-- THE TASK --
From the records below, transcribe exactly the lines that begin at the line with "right ear: (367, 244)" and end at the line with "left shoulder: (498, 278)", both included.

Landmark coordinate records:
--

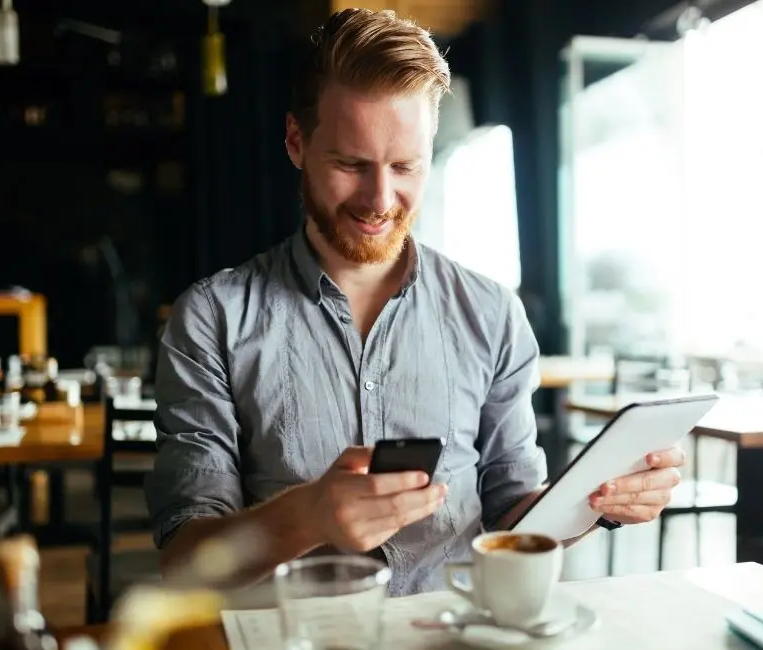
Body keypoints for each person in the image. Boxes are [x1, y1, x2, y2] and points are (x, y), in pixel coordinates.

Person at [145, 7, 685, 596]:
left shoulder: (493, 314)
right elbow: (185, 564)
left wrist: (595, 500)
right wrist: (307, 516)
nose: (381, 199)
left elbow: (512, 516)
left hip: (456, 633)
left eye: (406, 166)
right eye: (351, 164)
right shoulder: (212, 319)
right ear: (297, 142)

--

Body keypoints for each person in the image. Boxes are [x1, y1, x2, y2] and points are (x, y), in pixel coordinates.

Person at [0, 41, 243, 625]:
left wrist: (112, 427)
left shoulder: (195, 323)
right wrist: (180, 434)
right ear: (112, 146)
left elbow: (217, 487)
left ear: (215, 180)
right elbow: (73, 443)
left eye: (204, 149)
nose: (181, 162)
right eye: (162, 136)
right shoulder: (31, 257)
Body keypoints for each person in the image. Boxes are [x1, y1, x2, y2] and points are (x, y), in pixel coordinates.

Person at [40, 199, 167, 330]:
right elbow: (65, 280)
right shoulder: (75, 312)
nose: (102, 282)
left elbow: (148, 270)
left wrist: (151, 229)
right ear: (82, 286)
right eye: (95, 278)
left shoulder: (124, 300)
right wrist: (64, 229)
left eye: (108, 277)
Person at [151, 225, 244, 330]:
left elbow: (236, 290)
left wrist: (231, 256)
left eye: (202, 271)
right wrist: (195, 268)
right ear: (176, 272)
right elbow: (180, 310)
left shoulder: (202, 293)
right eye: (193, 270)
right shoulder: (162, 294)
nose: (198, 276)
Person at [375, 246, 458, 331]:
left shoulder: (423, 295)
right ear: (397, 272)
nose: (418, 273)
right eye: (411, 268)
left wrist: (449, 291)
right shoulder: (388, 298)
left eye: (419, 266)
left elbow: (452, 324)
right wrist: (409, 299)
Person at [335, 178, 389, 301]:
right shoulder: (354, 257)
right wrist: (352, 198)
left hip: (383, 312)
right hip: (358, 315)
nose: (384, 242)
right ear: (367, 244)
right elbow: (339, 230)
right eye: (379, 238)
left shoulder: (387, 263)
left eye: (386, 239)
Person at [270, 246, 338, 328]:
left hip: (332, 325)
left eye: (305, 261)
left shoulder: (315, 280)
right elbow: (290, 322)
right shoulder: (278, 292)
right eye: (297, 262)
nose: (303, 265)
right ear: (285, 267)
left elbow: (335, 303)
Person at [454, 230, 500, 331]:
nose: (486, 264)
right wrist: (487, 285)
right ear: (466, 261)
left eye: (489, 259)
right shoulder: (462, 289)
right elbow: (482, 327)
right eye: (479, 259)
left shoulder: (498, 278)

--

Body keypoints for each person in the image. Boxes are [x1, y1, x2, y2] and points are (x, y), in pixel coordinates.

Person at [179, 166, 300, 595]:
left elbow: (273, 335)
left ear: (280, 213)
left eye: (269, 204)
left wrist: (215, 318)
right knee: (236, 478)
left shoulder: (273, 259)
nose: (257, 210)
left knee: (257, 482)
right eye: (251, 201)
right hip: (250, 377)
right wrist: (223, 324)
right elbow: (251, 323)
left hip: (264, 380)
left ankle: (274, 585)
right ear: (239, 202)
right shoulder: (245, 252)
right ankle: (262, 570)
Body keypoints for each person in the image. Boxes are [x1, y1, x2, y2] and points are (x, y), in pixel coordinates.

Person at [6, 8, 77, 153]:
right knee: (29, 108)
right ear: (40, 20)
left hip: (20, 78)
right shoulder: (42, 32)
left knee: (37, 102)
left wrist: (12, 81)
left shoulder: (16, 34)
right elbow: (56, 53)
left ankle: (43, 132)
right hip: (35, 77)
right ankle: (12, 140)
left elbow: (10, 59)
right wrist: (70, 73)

--

-- SOLUTION --
right ear: (367, 244)
right elbow: (339, 230)
right eye: (379, 238)
left shoulder: (387, 263)
left eye: (386, 239)
Person at [270, 246, 338, 328]:
left hip: (332, 325)
left eye: (305, 261)
left shoulder: (315, 280)
right elbow: (290, 322)
right shoulder: (278, 292)
right eye: (297, 262)
nose: (303, 265)
right ear: (285, 267)
left elbow: (335, 303)
Person at [454, 230, 500, 331]:
nose: (486, 264)
right wrist: (487, 285)
right ear: (466, 261)
left eye: (489, 259)
right shoulder: (462, 289)
right elbow: (482, 327)
right eye: (479, 259)
left shoulder: (498, 278)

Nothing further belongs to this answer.